Lawyers for a death row prisoner in Texas scheduled to be executed tonight are claiming the prisoner’s conviction should be nullified, because the judge in the double murder trial was having an affair with the prosecutor. Charles Hood has been on death row since 1990. On Monday, the state criminal appeals court rejected Hood’s appeal, saying that his lawyers offered no evidence that the alleged affair made a difference in the jury finding Hood guilty.
And finally, President Bush has accused a British journalist of slandering America after he challenged Bush on the treatment of prisoners at Guantanamo. Bush’s comments came during an interview with British Sky News reporter Adam Boulton.
Boulton: I mean, you’ve talked a lot about freedom. I’ve heard you talk about freedom I think every time I’ve seen you.
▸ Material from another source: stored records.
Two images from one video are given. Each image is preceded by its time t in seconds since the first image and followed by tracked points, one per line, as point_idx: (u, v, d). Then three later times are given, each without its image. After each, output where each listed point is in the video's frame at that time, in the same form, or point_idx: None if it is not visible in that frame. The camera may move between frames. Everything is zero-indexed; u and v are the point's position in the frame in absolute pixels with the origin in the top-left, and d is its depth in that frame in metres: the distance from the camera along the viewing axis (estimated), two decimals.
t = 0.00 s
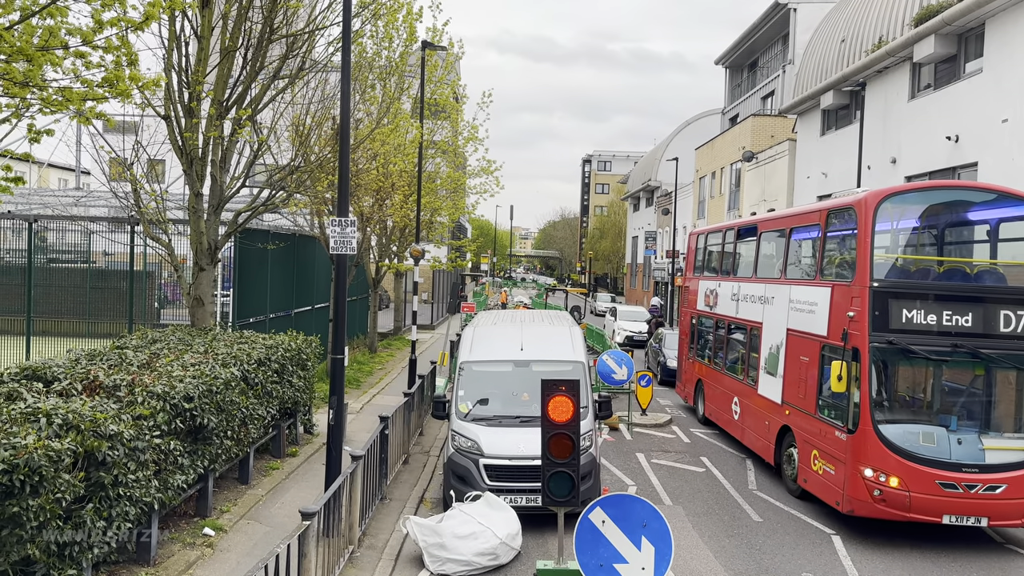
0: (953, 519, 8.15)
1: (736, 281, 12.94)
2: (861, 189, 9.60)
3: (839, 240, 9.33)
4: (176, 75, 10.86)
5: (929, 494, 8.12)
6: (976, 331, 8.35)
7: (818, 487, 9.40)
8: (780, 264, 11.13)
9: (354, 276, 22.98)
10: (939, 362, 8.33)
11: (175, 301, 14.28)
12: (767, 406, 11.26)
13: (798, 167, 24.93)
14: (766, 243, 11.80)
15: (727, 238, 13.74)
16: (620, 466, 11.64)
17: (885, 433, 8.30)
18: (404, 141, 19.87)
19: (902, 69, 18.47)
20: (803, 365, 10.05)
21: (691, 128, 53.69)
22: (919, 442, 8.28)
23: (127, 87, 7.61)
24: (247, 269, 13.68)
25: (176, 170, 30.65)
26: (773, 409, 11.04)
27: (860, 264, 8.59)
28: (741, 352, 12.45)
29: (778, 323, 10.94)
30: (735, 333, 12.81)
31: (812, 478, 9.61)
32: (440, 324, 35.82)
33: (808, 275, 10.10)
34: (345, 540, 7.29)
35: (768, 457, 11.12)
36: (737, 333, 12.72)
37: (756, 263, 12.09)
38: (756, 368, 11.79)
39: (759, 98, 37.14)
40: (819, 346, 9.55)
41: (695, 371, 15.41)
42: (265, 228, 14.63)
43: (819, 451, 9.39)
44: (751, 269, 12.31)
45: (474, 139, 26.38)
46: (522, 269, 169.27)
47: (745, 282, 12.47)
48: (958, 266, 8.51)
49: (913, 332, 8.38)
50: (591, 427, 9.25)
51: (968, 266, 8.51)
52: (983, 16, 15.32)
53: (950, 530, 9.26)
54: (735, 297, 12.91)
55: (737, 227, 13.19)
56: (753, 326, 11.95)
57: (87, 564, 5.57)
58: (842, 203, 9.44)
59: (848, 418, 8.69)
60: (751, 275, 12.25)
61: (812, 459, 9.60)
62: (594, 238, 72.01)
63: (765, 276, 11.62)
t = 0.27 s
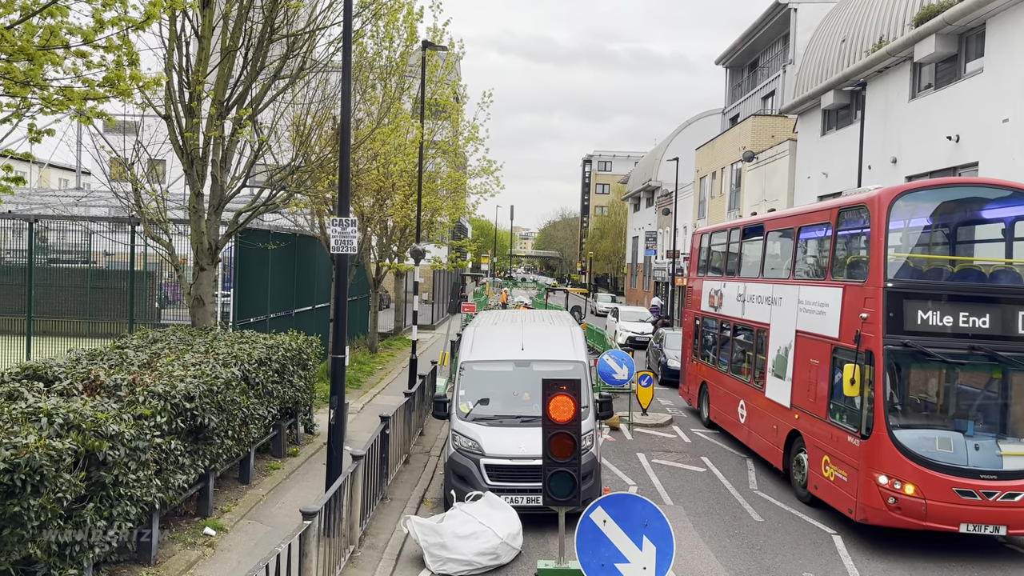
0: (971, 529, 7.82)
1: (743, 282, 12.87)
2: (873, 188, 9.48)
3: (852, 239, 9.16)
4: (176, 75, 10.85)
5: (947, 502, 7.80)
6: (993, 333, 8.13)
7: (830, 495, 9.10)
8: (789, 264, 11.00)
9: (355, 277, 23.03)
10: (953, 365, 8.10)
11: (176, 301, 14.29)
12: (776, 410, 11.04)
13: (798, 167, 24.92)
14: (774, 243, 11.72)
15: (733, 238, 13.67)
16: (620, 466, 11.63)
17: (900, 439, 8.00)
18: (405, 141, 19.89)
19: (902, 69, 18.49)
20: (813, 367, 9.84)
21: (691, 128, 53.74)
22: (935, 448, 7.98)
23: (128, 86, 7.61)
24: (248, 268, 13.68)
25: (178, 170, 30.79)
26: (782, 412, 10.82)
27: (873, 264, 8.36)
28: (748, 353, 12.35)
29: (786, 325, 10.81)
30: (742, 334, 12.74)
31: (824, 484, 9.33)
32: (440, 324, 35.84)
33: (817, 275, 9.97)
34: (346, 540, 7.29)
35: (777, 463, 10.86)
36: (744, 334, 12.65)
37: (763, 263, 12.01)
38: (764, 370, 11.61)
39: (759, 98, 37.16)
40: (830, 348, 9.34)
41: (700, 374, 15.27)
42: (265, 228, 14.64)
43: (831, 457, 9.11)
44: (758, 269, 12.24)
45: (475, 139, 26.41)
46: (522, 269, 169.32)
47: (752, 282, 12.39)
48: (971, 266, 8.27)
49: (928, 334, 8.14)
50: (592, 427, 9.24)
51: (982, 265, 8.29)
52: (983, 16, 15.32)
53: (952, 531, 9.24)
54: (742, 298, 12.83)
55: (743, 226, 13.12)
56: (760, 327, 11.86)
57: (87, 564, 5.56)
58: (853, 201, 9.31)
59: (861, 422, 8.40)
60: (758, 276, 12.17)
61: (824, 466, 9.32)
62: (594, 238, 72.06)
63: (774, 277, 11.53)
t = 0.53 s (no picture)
0: (995, 542, 7.38)
1: (752, 283, 12.57)
2: (888, 185, 9.13)
3: (867, 238, 8.78)
4: (176, 75, 10.85)
5: (969, 515, 7.36)
6: (1017, 337, 7.68)
7: (846, 505, 8.68)
8: (801, 265, 10.67)
9: (355, 277, 23.07)
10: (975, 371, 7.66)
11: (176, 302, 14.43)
12: (786, 415, 10.66)
13: (798, 167, 24.93)
14: (785, 243, 11.41)
15: (744, 238, 13.41)
16: (620, 466, 11.63)
17: (920, 448, 7.55)
18: (405, 142, 19.91)
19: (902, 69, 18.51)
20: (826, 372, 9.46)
21: (691, 128, 53.78)
22: (956, 457, 7.54)
23: (129, 87, 7.60)
24: (248, 268, 13.68)
25: (178, 171, 30.91)
26: (793, 418, 10.43)
27: (890, 264, 7.94)
28: (757, 356, 12.03)
29: (798, 327, 10.48)
30: (751, 336, 12.44)
31: (838, 494, 8.91)
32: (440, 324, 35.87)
33: (830, 275, 9.64)
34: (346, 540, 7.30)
35: (789, 471, 10.44)
36: (752, 336, 12.38)
37: (775, 264, 11.72)
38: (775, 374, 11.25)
39: (759, 98, 37.18)
40: (844, 352, 8.96)
41: (707, 378, 14.97)
42: (266, 228, 14.65)
43: (846, 466, 8.68)
44: (768, 270, 11.94)
45: (475, 139, 26.43)
46: (522, 269, 169.38)
47: (762, 283, 12.08)
48: (992, 267, 7.77)
49: (949, 338, 7.70)
50: (592, 428, 9.23)
51: (1003, 266, 7.78)
52: (984, 16, 15.32)
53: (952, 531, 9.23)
54: (752, 299, 12.53)
55: (754, 226, 12.84)
56: (770, 329, 11.53)
57: (88, 564, 5.56)
58: (867, 198, 8.96)
59: (879, 430, 7.97)
60: (768, 277, 11.86)
61: (839, 475, 8.89)
62: (594, 238, 72.12)
63: (784, 278, 11.20)
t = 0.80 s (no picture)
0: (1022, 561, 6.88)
1: (760, 283, 12.09)
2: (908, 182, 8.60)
3: (886, 238, 8.23)
4: (176, 75, 10.85)
5: (994, 531, 6.86)
6: None
7: (863, 519, 8.17)
8: (812, 265, 10.14)
9: (355, 277, 23.10)
10: (1001, 380, 7.17)
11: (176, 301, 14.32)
12: (797, 422, 10.14)
13: (798, 167, 24.93)
14: (795, 242, 10.91)
15: (750, 237, 12.92)
16: (620, 467, 11.64)
17: (942, 460, 7.05)
18: (405, 142, 19.93)
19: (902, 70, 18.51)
20: (840, 378, 8.94)
21: (691, 128, 53.81)
22: (981, 470, 7.04)
23: (128, 87, 7.60)
24: (248, 269, 13.68)
25: (178, 172, 30.98)
26: (804, 426, 9.91)
27: (911, 268, 7.43)
28: (766, 361, 11.53)
29: (810, 331, 9.95)
30: (759, 339, 11.96)
31: (854, 507, 8.41)
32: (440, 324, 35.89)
33: (844, 278, 9.12)
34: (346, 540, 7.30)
35: (800, 481, 9.93)
36: (760, 339, 11.90)
37: (784, 264, 11.21)
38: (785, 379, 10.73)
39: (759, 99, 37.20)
40: (861, 359, 8.42)
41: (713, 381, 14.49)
42: (266, 228, 14.65)
43: (863, 478, 8.17)
44: (777, 270, 11.43)
45: (475, 139, 26.44)
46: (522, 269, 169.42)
47: (771, 284, 11.58)
48: (1015, 270, 7.26)
49: (973, 345, 7.22)
50: (592, 428, 9.23)
51: None
52: (985, 16, 15.32)
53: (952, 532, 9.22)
54: (760, 300, 12.04)
55: (762, 224, 12.34)
56: (780, 332, 11.03)
57: (88, 564, 5.57)
58: (886, 197, 8.44)
59: (899, 442, 7.47)
60: (777, 277, 11.36)
61: (855, 487, 8.38)
62: (594, 238, 72.18)
63: (794, 279, 10.69)
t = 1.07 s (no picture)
0: None
1: (769, 284, 11.65)
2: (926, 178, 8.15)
3: (904, 237, 7.78)
4: (176, 75, 10.85)
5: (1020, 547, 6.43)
6: None
7: (879, 532, 7.74)
8: (823, 265, 9.68)
9: (355, 277, 23.12)
10: None
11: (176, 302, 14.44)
12: (808, 429, 9.69)
13: (798, 167, 24.93)
14: (806, 242, 10.46)
15: (757, 236, 12.47)
16: (620, 466, 11.63)
17: (965, 472, 6.62)
18: (405, 142, 19.94)
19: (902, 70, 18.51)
20: (854, 383, 8.50)
21: (691, 128, 53.84)
22: (1006, 482, 6.60)
23: (128, 87, 7.60)
24: (248, 269, 13.67)
25: (177, 173, 31.08)
26: (815, 432, 9.46)
27: (932, 270, 7.00)
28: (775, 364, 11.09)
29: (821, 334, 9.50)
30: (768, 342, 11.53)
31: (869, 519, 7.98)
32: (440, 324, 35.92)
33: (858, 279, 8.67)
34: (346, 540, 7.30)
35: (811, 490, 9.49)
36: (769, 342, 11.45)
37: (793, 264, 10.77)
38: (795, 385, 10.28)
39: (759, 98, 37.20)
40: (876, 364, 7.97)
41: (719, 385, 14.05)
42: (266, 228, 14.65)
43: (879, 489, 7.74)
44: (786, 271, 10.99)
45: (475, 139, 26.45)
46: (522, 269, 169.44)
47: (780, 285, 11.14)
48: None
49: (999, 351, 6.78)
50: (592, 428, 9.23)
51: None
52: (984, 16, 15.33)
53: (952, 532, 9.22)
54: (768, 301, 11.61)
55: (769, 223, 11.90)
56: (789, 335, 10.59)
57: (88, 564, 5.57)
58: (903, 195, 7.98)
59: (918, 452, 7.04)
60: (786, 278, 10.92)
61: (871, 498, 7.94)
62: (594, 238, 72.23)
63: (805, 279, 10.24)
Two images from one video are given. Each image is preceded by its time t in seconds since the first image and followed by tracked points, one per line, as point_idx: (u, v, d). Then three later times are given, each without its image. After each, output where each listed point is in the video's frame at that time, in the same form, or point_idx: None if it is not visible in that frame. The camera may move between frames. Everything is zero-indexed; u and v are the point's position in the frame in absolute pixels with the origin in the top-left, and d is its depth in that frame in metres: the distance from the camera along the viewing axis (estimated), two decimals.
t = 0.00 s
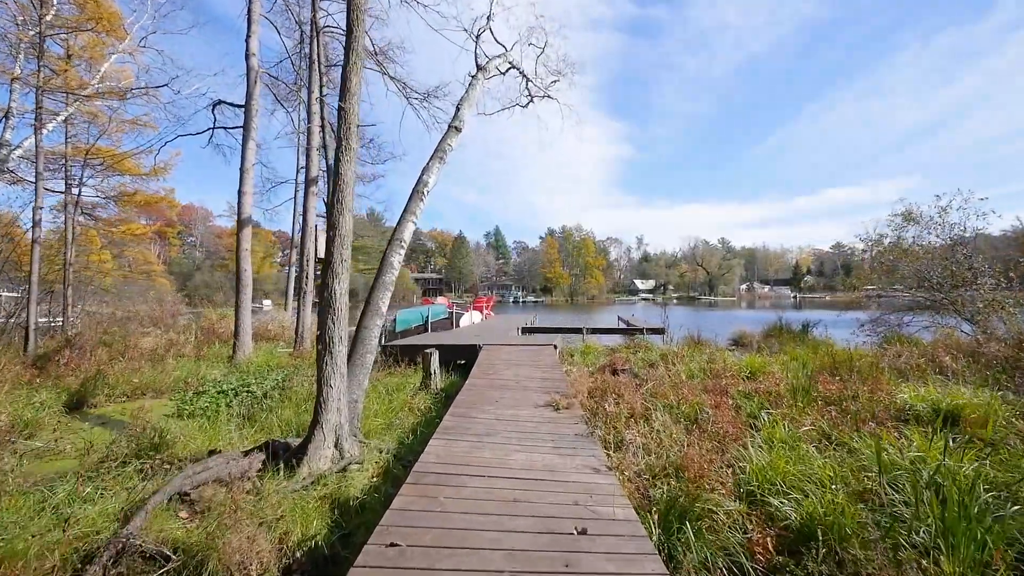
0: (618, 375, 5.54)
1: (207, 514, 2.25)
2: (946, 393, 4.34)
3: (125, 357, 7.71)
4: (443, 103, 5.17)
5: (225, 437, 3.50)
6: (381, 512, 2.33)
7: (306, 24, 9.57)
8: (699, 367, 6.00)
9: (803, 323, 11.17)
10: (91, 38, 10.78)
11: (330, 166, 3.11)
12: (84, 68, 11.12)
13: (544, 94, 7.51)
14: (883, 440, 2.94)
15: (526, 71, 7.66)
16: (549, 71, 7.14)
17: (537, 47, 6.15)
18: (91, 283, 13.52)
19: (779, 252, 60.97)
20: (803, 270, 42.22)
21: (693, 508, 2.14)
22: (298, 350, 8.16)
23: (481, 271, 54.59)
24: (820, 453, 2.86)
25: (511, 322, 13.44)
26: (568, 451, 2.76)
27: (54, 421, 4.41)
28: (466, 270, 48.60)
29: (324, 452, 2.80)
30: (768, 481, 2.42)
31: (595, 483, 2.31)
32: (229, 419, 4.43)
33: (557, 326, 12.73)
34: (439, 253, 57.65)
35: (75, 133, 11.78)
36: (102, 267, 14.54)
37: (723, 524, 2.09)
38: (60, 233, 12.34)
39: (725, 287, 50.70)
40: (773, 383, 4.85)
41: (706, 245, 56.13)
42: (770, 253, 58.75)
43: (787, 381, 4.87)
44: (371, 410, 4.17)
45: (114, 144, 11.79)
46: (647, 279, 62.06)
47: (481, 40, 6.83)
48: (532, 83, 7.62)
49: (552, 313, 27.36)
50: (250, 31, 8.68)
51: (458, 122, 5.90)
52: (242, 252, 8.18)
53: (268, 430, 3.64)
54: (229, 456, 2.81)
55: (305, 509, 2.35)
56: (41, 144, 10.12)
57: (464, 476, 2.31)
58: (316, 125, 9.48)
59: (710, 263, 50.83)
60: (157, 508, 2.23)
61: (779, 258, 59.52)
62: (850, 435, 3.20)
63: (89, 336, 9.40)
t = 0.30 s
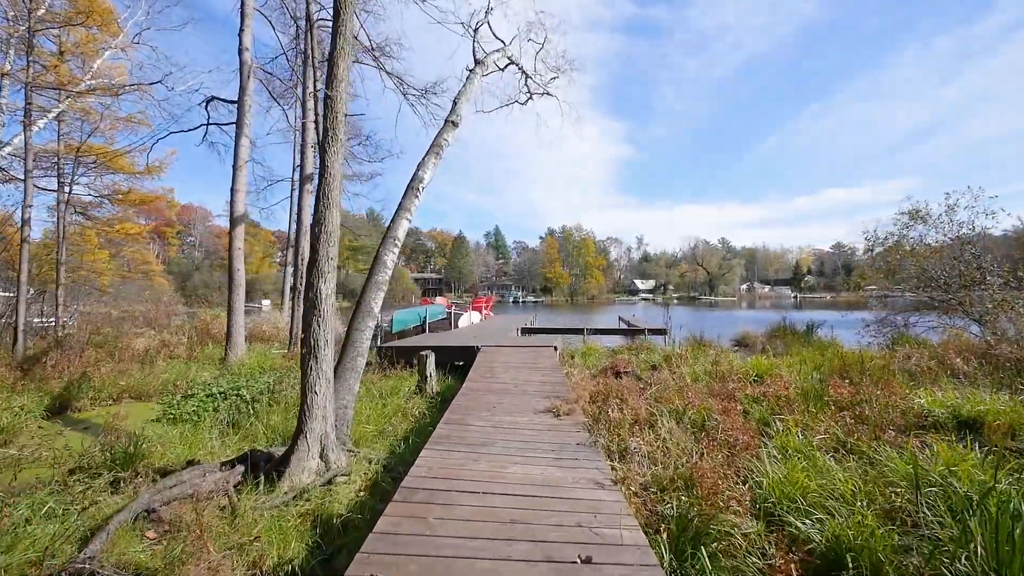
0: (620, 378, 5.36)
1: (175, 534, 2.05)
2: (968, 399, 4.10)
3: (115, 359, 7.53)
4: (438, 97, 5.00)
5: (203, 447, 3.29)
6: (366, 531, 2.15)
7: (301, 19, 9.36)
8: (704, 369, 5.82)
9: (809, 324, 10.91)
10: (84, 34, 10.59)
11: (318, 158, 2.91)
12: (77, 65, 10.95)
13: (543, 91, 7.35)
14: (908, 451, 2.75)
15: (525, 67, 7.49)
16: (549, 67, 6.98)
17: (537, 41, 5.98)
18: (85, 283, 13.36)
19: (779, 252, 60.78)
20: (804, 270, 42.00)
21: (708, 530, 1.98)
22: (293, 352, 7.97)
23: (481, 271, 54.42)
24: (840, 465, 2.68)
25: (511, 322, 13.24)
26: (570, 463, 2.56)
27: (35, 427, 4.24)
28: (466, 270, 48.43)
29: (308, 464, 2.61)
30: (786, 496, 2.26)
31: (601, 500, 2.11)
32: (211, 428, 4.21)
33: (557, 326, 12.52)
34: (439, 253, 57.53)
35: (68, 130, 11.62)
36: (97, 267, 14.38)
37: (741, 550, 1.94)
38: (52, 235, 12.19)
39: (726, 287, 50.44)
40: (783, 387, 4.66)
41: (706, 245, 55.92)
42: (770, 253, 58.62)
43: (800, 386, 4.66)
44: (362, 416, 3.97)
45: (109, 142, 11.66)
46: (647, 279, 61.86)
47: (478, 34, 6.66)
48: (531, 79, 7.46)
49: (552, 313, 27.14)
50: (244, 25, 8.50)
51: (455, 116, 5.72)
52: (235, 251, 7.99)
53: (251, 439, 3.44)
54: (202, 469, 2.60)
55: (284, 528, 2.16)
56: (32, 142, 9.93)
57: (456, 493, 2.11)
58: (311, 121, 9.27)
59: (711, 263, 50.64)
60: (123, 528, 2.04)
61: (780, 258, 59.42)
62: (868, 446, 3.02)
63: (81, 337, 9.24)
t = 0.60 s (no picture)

Boulton: And yet, there are those who would say, look, let’s take Guantanamo Bay and Abu Ghraib and rendition and all those things, and to them that is the complete opposite of freedom.
Bush: Of course, if you want to slander America, you can look at it one way. But you go down — what you need to do — I think I suggested you do this at a press conference. If you go down there to Guantanamo and take a look at how these prisoners are treated — and they’re working it through our court systems. We are a land of law.
Boulton: But the Supreme Court have just said that — you know, ruled against what you’ve been doing down there.
Bush: But the district court didn’t. And the appellate court didn’t.
Boulton: The Supreme Court is supreme, isn’t it?
Bush: It is, and I accept their verdict. I don’t agree with their verdict. And it’s not what I was doing down there. This was a law passed by our United States Congress that I worked with the Congress to get passed and signed into law.
Boulton: But it looked like an attempt to bypass the Constitution, to a certain extent.
Bush: This is a law passed, Adam. We passed a law. Bypassing the Constitution means that we did something, you know, outside the bounds of the Constitution. We went to the Congress and got a piece of legislation passed.
Boulton: Which is now being struck down, effectively.
Bush: It is, and I accept what the Supreme Court did, and I necessarily don’t have to agree with it. My only point to you is, is that, yeah, I mean, we certainly wish Abu Ghraib hadn’t happened, but that should not reflect, you know, America. This was the actions of some soldiers. That doesn’t show the heart and soul of America.